Remember, Yuki was the one walking into the 2023 season under pressure. He’d had two tricky seasons against Gasly, outscored by 133 points to 44 during their time together, and team boss Franz Tost openly declared that Yuki needed to be making Q3 and taking top-10 finishes regularly. Yuki without a doubt has stepped up to the plate, while Nyck has struggled.
There was always a “two sides of the coin” argument for Nyck making it to F1. You could very much make the case that Monza was impressive… but it was a race where nine drivers had power unit penalties. He had a good junior record, winning the 2019 Formula 2 title, but got overshadowed by the Class of 2018 (George Russell, Lando Norris and Alex Albon) the year before he won the title.
Yes, he won a Formula E world title in 2021, but it was with a qualifying format that actively hampered the drivers at the top of the standings, making the series artificially closer than it should have been. That format was scrapped for the 2022 season, just in time for his teammate, former McLaren F1 driver Stoffel Vandoorne, to beat him convincingly for a title of his own.
And that only adds to the difficulty for De Vries. We’ve had a golden age of junior talent in the last half-decade or so. Max Verstappen’s already cementing himself as one of the F1 greats. Russell, Norris and Charles Leclerc may well be the backbone of the sport for at least another decade. Carlos Sainz Jr and Gasly are race winners in their own right. We’re at such a standard now that Mick Schumacher, who was often a match for Kevin Magnussen at Haas, was two-and-done.
The problem with Nyck is that almost all the aforementioned names debuted aged 16-21, expected to be raw, with the mistakes and teething problems that come with that. When you’re entering F1 at 28 with a single-seater world championship already to your name against many F1-calibre drivers, you’re coming in expected to be the finished article, but Nyck has been consistently off the pace from the start of his first full season.

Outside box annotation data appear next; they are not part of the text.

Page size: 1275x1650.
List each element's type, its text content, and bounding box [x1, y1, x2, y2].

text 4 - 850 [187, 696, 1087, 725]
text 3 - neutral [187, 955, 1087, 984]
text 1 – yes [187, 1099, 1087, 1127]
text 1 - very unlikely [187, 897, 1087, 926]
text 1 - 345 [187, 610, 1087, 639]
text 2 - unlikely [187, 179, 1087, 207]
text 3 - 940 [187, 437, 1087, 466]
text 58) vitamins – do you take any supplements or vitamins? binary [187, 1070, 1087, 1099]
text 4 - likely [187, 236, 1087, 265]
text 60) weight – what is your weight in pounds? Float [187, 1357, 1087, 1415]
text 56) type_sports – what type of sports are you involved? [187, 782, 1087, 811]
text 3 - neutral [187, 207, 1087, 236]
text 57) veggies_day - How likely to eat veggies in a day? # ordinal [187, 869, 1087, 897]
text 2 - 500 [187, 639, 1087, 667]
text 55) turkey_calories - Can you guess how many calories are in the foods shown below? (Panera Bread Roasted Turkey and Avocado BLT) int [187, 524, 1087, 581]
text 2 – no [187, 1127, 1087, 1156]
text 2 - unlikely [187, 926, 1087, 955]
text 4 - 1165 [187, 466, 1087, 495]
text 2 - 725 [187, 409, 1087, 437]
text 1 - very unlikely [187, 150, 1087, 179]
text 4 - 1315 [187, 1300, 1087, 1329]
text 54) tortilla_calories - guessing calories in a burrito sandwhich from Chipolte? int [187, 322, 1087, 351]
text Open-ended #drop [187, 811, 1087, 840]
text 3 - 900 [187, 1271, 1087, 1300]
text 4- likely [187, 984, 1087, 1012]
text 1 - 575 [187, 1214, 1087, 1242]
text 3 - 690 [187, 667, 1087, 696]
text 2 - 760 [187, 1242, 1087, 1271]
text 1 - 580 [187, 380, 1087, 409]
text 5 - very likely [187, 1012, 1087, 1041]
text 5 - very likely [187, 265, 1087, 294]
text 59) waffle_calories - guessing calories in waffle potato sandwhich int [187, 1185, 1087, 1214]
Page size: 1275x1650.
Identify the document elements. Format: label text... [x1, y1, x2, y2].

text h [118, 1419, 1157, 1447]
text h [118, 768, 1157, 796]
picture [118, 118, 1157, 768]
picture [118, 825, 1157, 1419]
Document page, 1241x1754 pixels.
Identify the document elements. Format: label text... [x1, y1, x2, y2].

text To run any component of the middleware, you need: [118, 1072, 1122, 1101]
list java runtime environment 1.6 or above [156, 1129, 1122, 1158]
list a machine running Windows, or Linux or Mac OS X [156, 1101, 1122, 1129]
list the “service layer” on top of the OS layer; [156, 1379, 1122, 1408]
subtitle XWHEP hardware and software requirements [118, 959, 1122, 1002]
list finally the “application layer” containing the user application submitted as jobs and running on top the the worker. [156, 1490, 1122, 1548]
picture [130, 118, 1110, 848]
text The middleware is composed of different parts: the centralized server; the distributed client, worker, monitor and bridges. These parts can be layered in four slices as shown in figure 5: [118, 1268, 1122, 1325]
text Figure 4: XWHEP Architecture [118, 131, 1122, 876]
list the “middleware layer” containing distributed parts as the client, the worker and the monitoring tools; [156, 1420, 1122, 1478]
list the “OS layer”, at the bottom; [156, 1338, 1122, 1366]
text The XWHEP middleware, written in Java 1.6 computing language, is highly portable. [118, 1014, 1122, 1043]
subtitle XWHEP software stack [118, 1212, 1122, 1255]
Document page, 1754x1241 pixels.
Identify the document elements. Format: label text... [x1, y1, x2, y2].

And to make matters even worse, Red Bull has restocked their academy. Part of the reason I think Nyck got the job was because Liam Lawson’s superlicence wasn’t guaranteed at the time, while Dr Marko reaching out for IndyCar’s Colton Herta seemed more of a desperation move than a serious endorsement of the series’ talent last year.
Now, they’ve refreshed. Lawson has his superlicence and became the first driver to win on their Super Formula debut in 45 years. Ayumu Iwasa is in title contention in his second year in F2, normally an indicator that a driver has good talent. Just behind them, Zane Maloney, Dennis Hauger and Isack Hadjar all show promise. Red Bull’s conveyor belt of junior talent is back at full speed.
There is some hope for Nyck. The team’s clear underperformance so far this season has made some of his poor form forgivable; it’s not a good sign when the outgoing boss Franz Tost says that “doesn’t even trust his engineers” anymore.
With Ferrari sporting director Laurent Mekies incoming, AlphaTauri seems to be set for a full rebuild, which could buy Nyck some time. But he has to start carving out some results. Given how ruthless Red Bull can be, would it be the biggest surprise if he didn’t even make the final round in Abu Dhabi if he keeps this form up?
Do you think Nyck will do enough to keep his seat?